:: INPUT ::

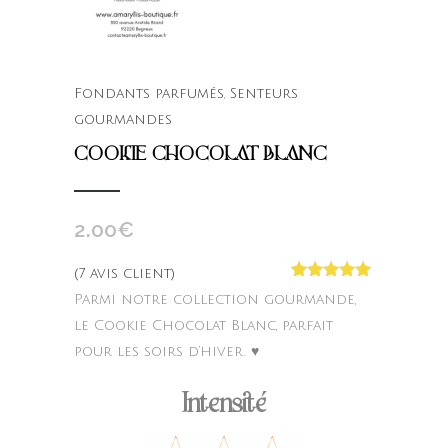
Fondants parfumés
,
Senteurs
gourmandes
COOKIE CHOCOLAT BLANC
2.00
€
(
7
avis client)
Noté
7
4.86
Parmi notre collection gourmande,
sur 5
basé sur
le Cookie Chocolat Blanc, parfait
notations
pour les soirs d’hiver. ♥
client
Intensité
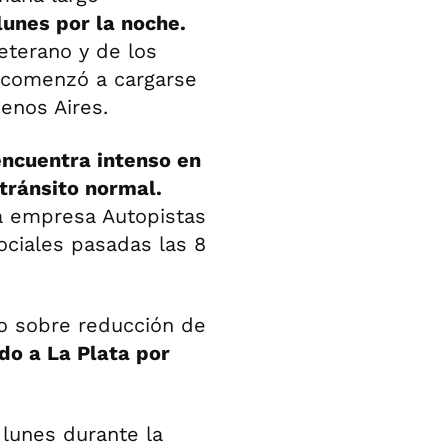
lunes por la noche.
eterano y de los
2 comenzó a cargarse
enos Aires.
encuentra intenso en
tránsito normal.
la empresa Autopistas
ciales pasadas las 8
o sobre reducción de
do a La Plata por
 lunes durante la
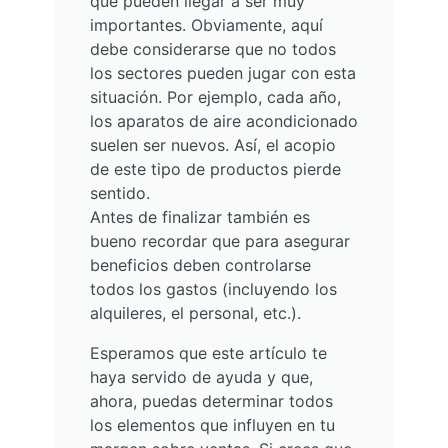
que pueden llegar a ser muy
importantes. Obviamente, aquí
debe considerarse que no todos
los sectores pueden jugar con esta
situación. Por ejemplo, cada año,
los aparatos de aire acondicionado
suelen ser nuevos. Así, el acopio
de este tipo de productos pierde
sentido.
Antes de finalizar también es
bueno recordar que para asegurar
beneficios deben controlarse
todos los gastos (incluyendo los
alquileres, el personal, etc.).
Esperamos que este artículo te
haya servido de ayuda y que,
ahora, puedas determinar todos
los elementos que influyen en tu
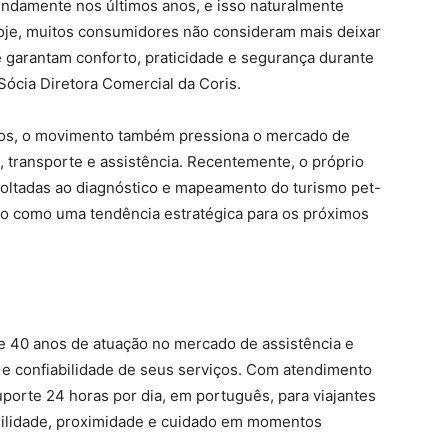
undamente nos últimos anos, e isso naturalmente
oje, muitos consumidores não consideram mais deixar
 garantam conforto, praticidade e segurança durante
 Sócia Diretora Comercial da Coris.
dos, o movimento também pressiona o mercado de
, transporte e assistência. Recentemente, o próprio
 voltadas ao diagnóstico e mapeamento do turismo pet-
to como uma tendência estratégica para os próximos
e 40 anos de atuação no mercado de assistência e
 e confiabilidade de seus serviços. Com atendimento
uporte 24 horas por dia, em português, para viajantes
gilidade, proximidade e cuidado em momentos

:::

TASK TO COMPLETE
Scan the material above for the string "mercado" and report each line where you find it.

ANSWER BOX
dos, o movimento também pressiona o mercado de
e 40 anos de atuação no mercado de assistência e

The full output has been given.